CoreLogic’s hazard risk solutions include flood, wind and wildfire risk scores for individual properties that can help lenders and insurers make better-informed decisions.
Rival property data provider ATTOM provides risk assessments sourced from ClimateCheck for every U.S. property, measuring their current and future exposure to climate-change-related hazards including wildfires, floods and drought.
Last year was the third-costliest year on record for extreme weather events, according to an annual report from the National Oceanic and Atmospheric Administration.
The CoreLogic Climate Change Catastrophe Report broke down estimated property damage caused by four types of events last year:
- Wildfires: $1.46 billion in damage to 4,101 homes
- Severe weather, including tornadoes and hailstorms: $7.46 billion in damage to 563,627 homes
- Hurricanes: $33 billion in damage to 1.23 million homes
- Winter storms: $15 billion in damage to 12.76 million homes
In addition to the direct costs borne by homeowners and insurers, natural catastrophes “often leave communities with significant long-term impacts,” and recovery can continue “long after rebuilding is complete,” the report noted.
“A significant portion of the population may not wait for physical infrastructure to be rebuilt, instead choosing to relocate. This can leave the area with less human capital available to sustain its local economy,” the report said. “In addition, job displacement and the destruction of real estate assets can leave many community members unable to pay their mortgages or afford reconstruction costs. This is especially true in low-income areas, where underinsurance rates are high, and savings rates are low.”
After Hurricane Ida made landfall in Houma, Louisiana, in August, mortgage delinquency rates nearly doubled, from 7.4 percent before the storm to 13.5 percent by October, the report said.
Change in residential construction costs
Thanks to the pandemic, reconstruction costs are “meaningfully higher” than they were two years ago, although costs “leveled out between June 2021 and September 2021 as supply chains normalized after a year of disruption,” the report noted.
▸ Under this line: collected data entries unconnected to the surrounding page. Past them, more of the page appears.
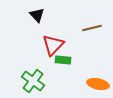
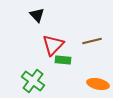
brown line: moved 13 px down
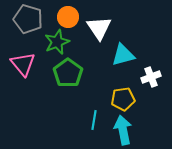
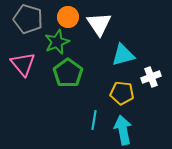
white triangle: moved 4 px up
yellow pentagon: moved 1 px left, 6 px up; rotated 15 degrees clockwise
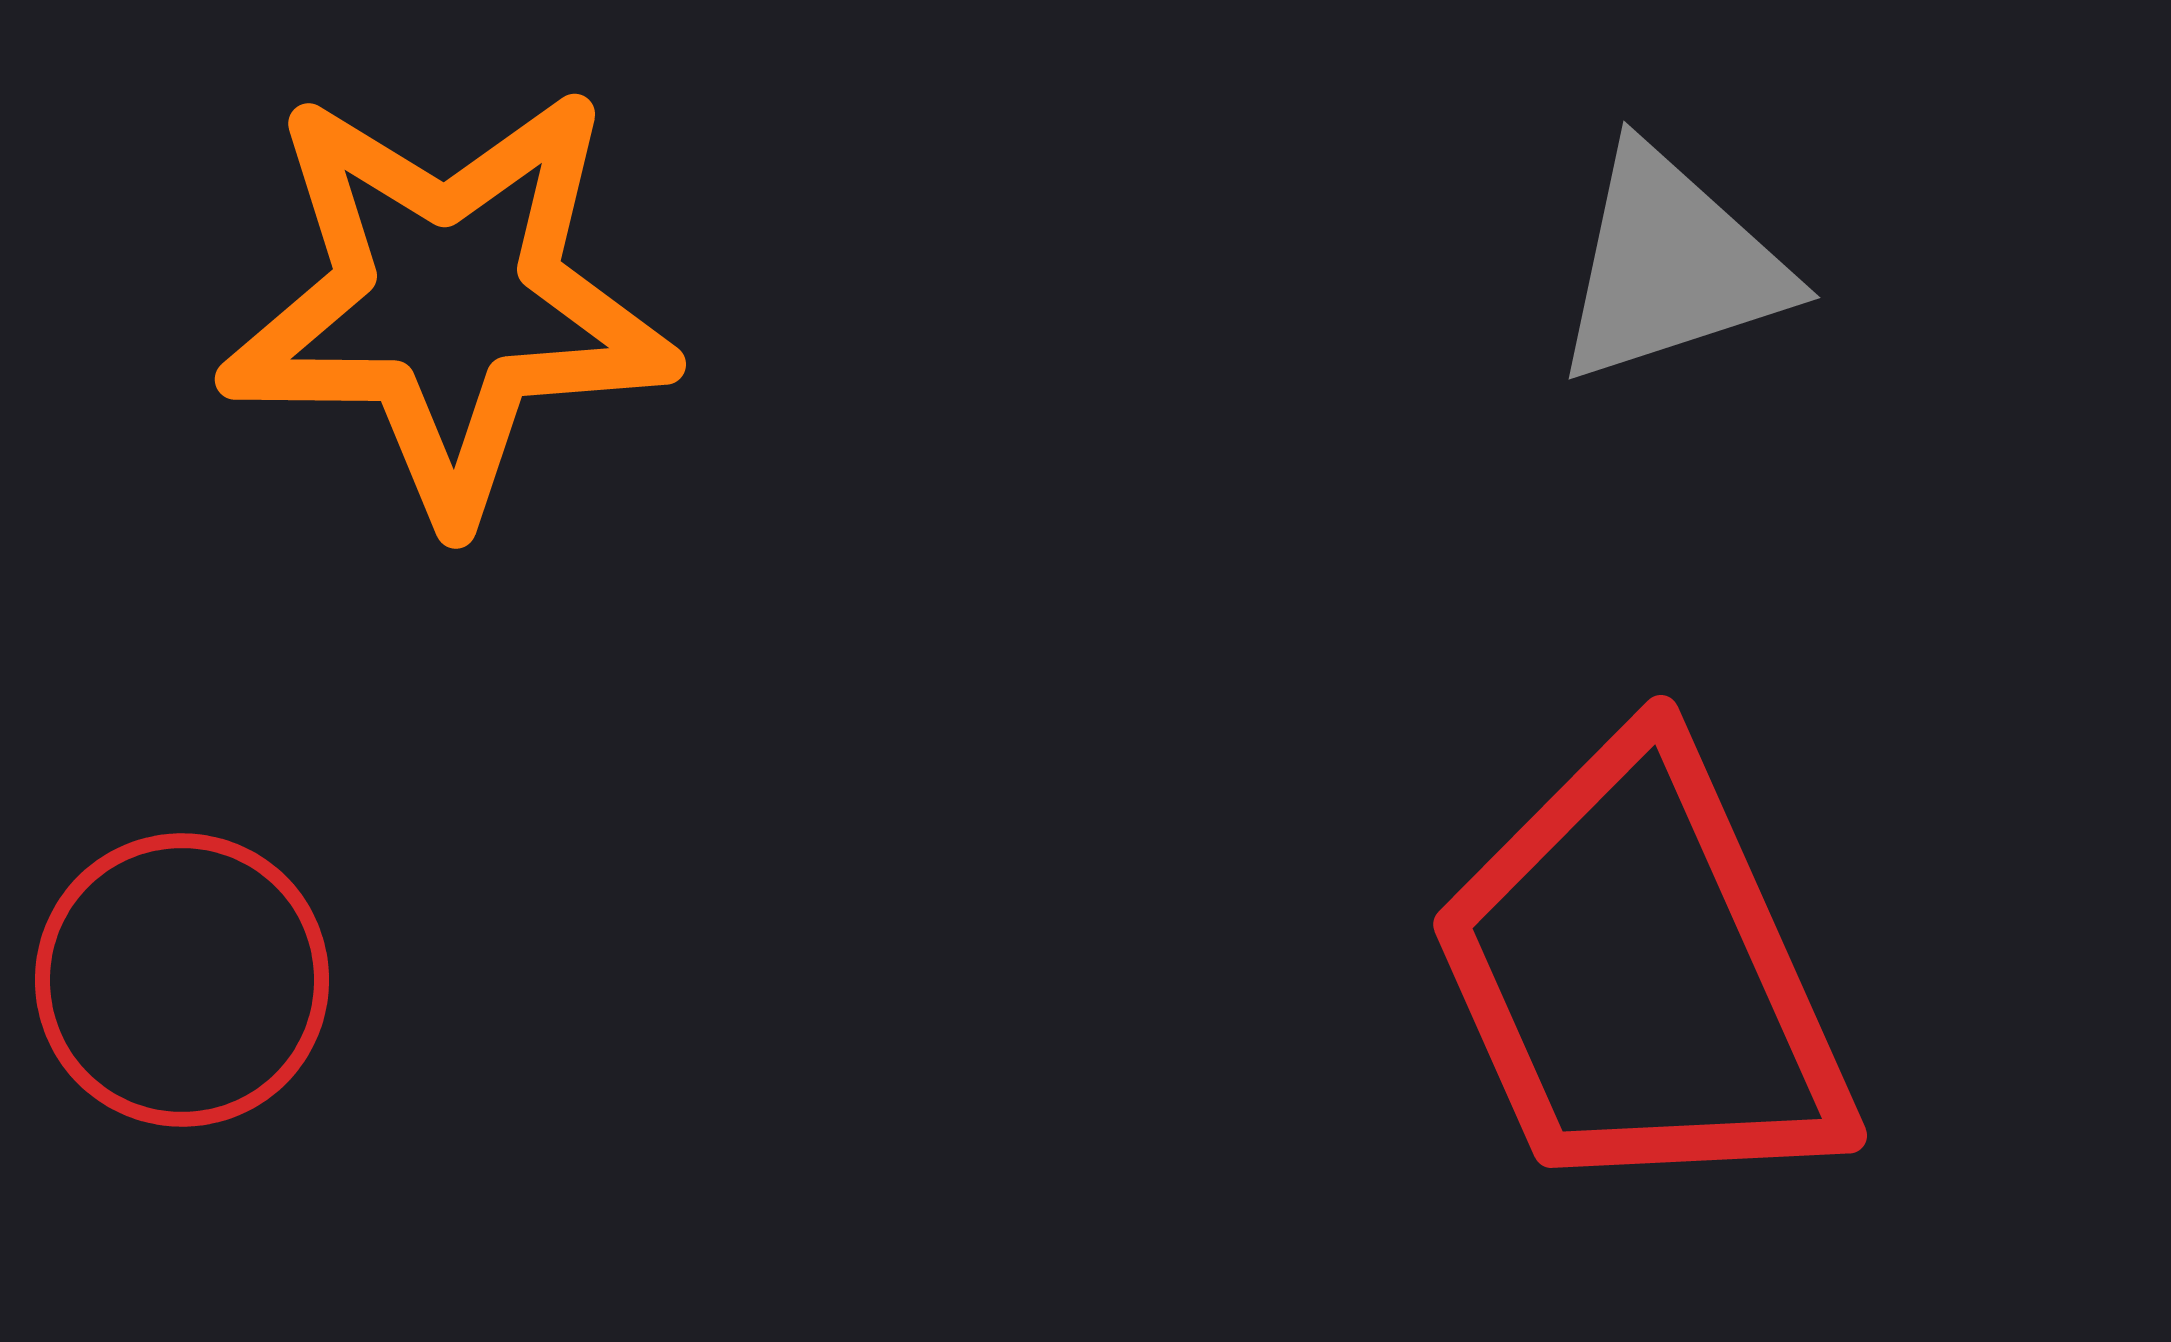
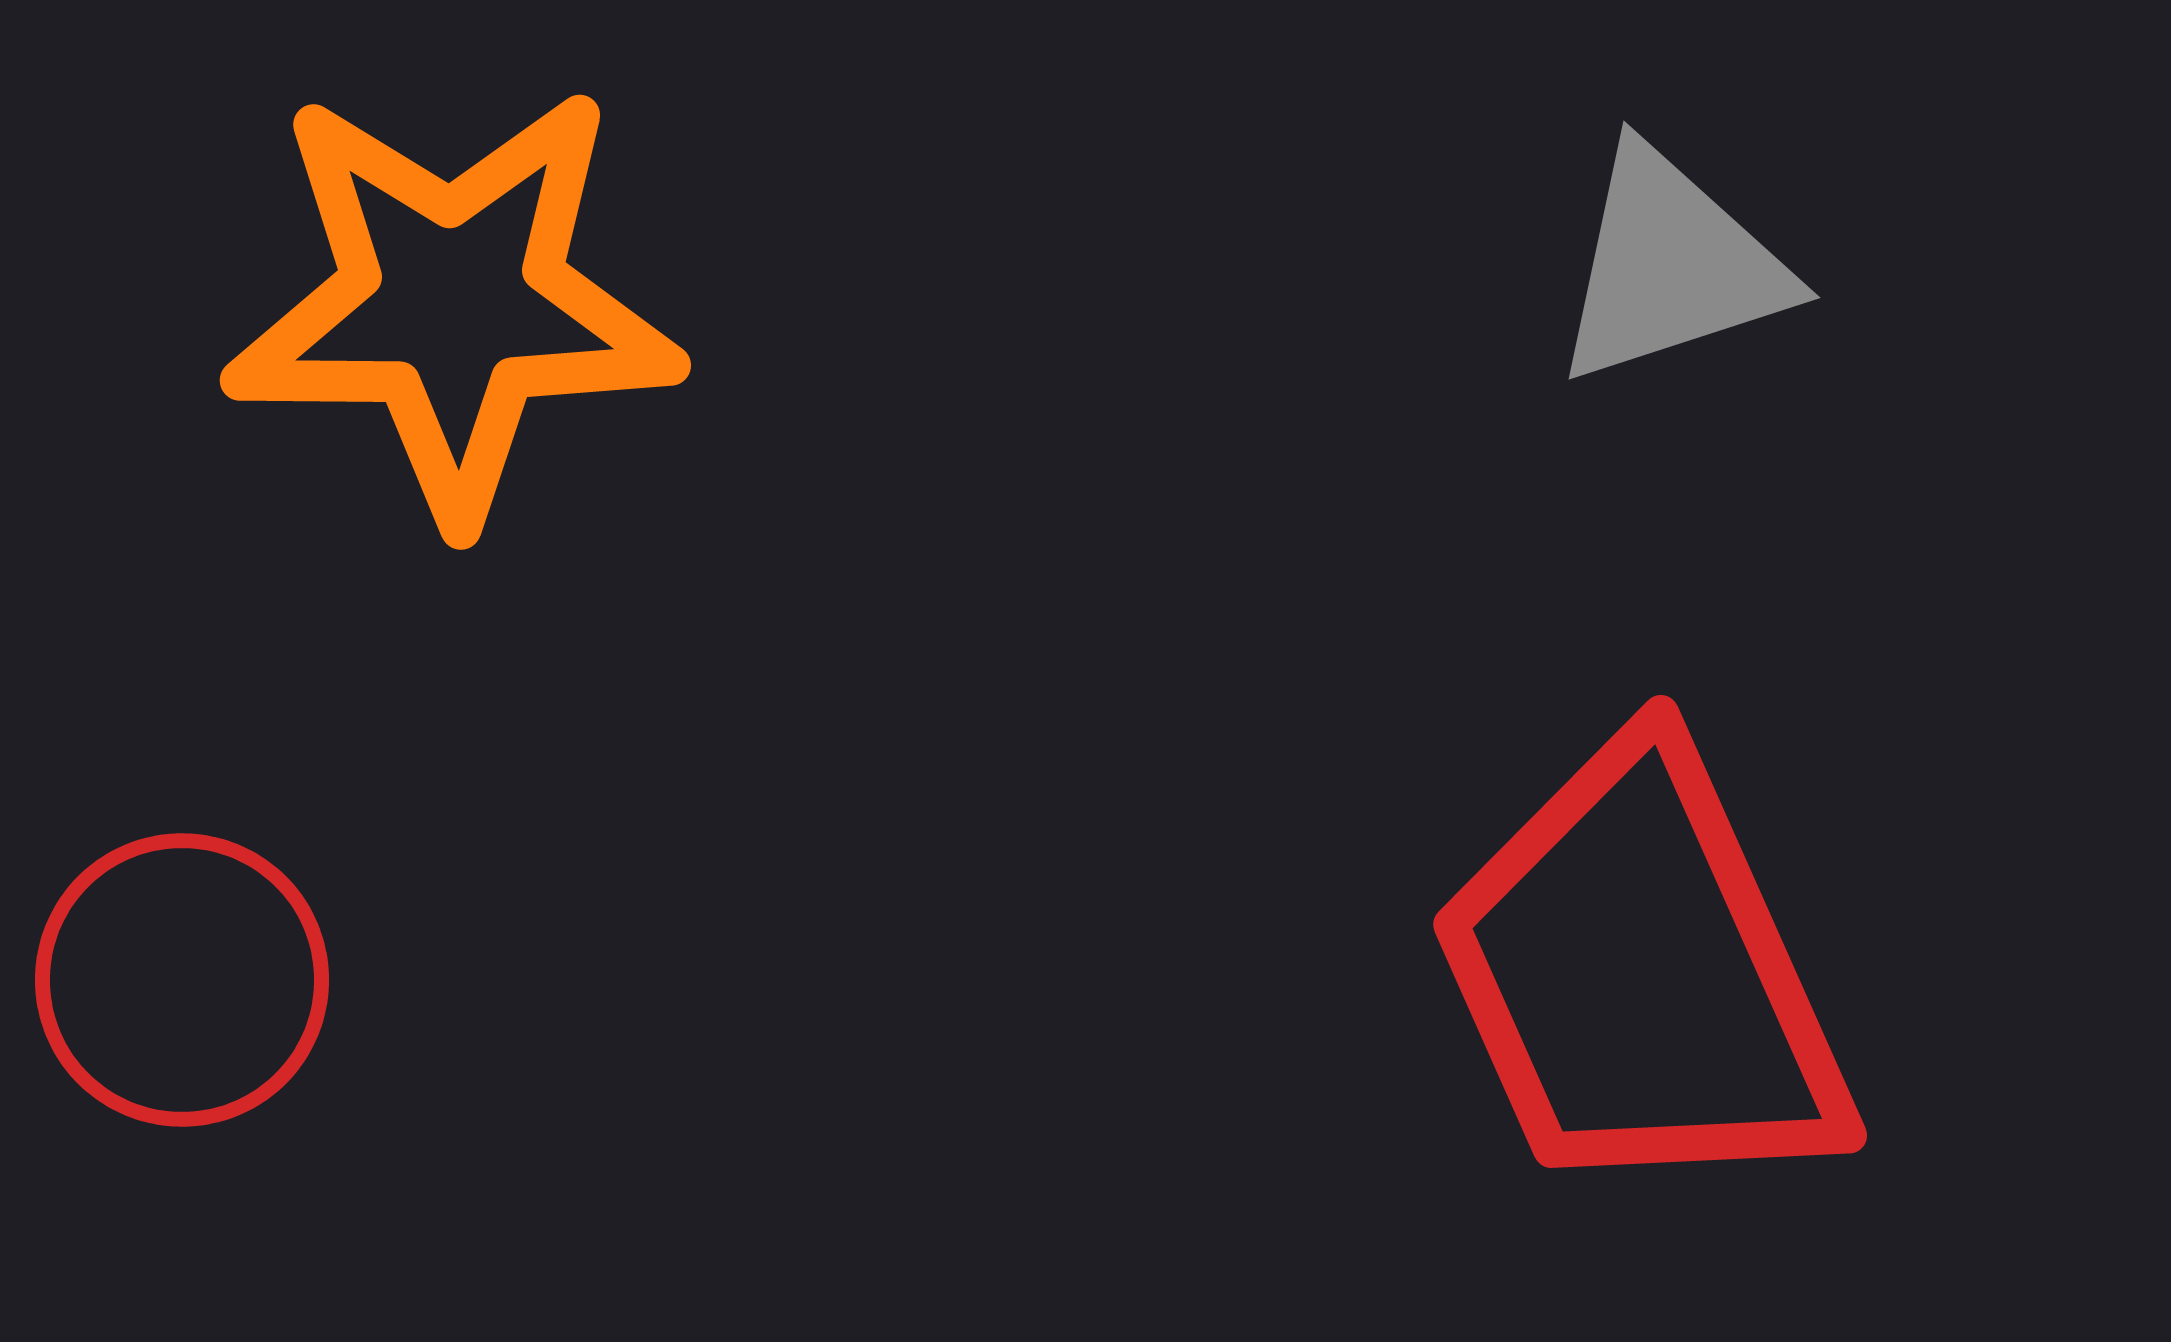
orange star: moved 5 px right, 1 px down
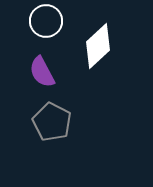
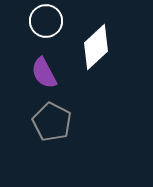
white diamond: moved 2 px left, 1 px down
purple semicircle: moved 2 px right, 1 px down
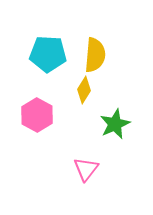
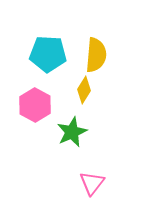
yellow semicircle: moved 1 px right
pink hexagon: moved 2 px left, 10 px up
green star: moved 43 px left, 8 px down
pink triangle: moved 6 px right, 14 px down
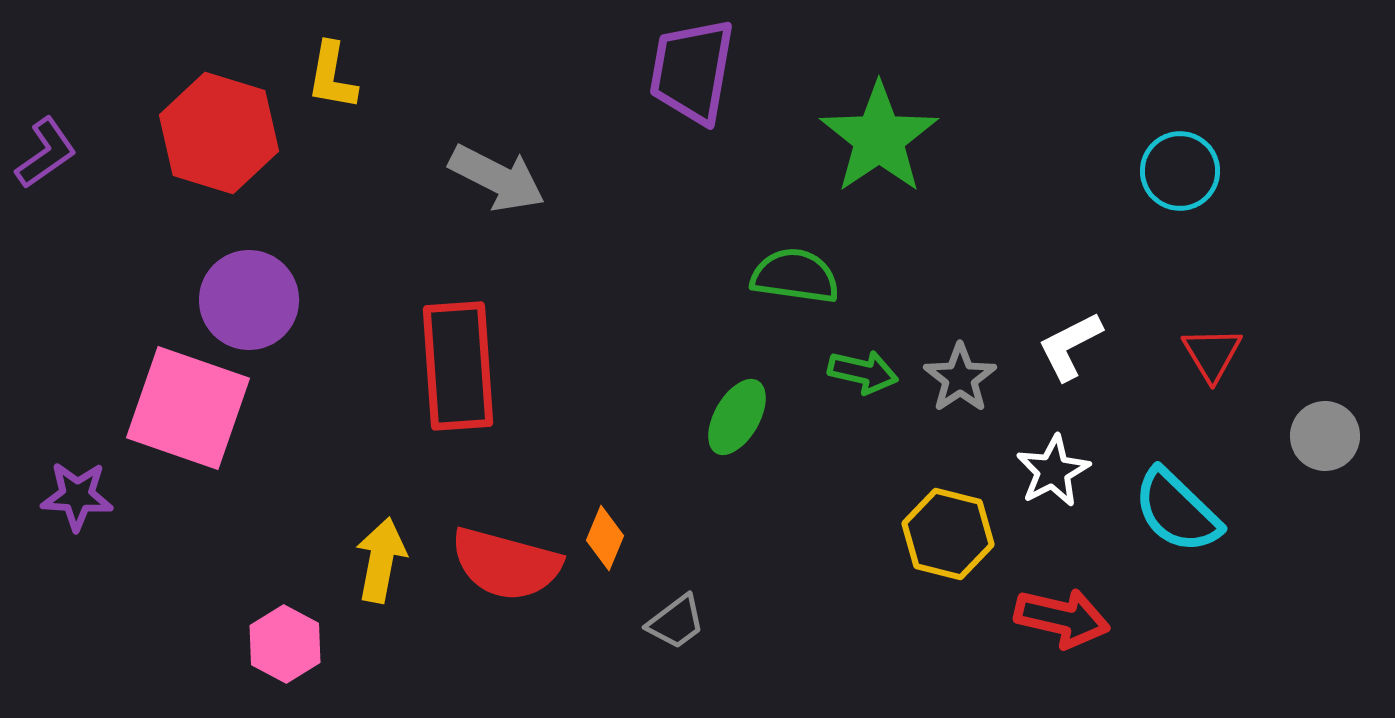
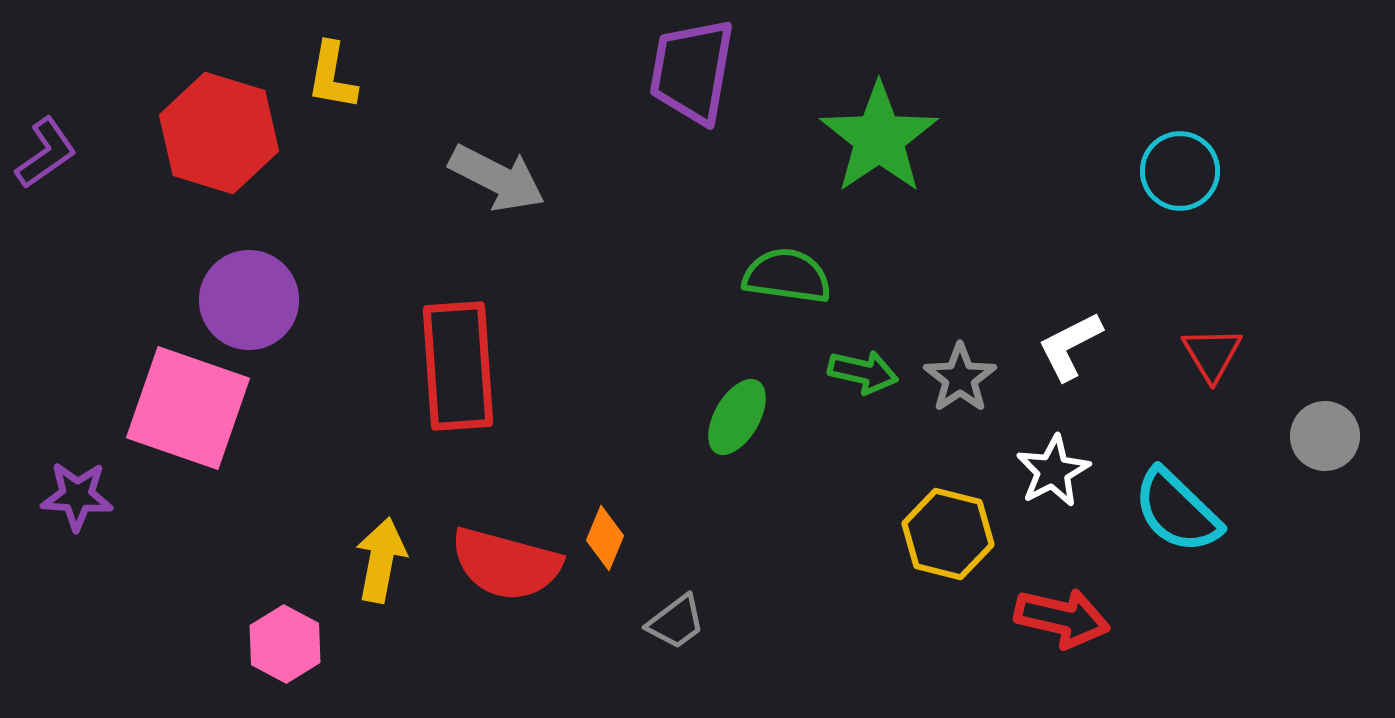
green semicircle: moved 8 px left
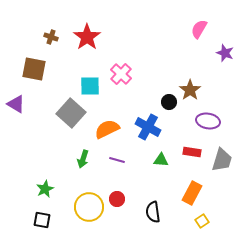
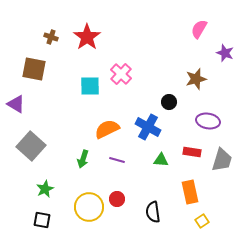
brown star: moved 6 px right, 11 px up; rotated 20 degrees clockwise
gray square: moved 40 px left, 33 px down
orange rectangle: moved 2 px left, 1 px up; rotated 40 degrees counterclockwise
The report advised multiple stakeholders to take action to improve resilience from natural disasters, including:
- Mortgage servicers: Can implement more sophisticated risk assessment tools and borrower education programs to encourage proactive hazard mitigation
- Local, state and federal governments: Can enact policies informed by the latest research on natural catastrophes and their nuanced impacts on a local environment
- Insurers: Should take advantage of available data and analytics to improve underwriting accuracy, claims management efficiency and homeowner education
Homebuyers can also find information about the risk of flooding and other natural hazards on many property search sites, thanks to providers like climate risk data nonprofit First Street Foundation. A recent survey by Realtor.com found 78 percent of buyers consider natural disaster risk when house hunting.
An analysis by the First Street Foundation last year projected that average annual dollar losses due to flooding will increase 61 percent by 2051, to nearly $32.2 billion, and that rates on National Flood Insurance Program policies would have to be increased by 4.5 times if all properties at risk were insured.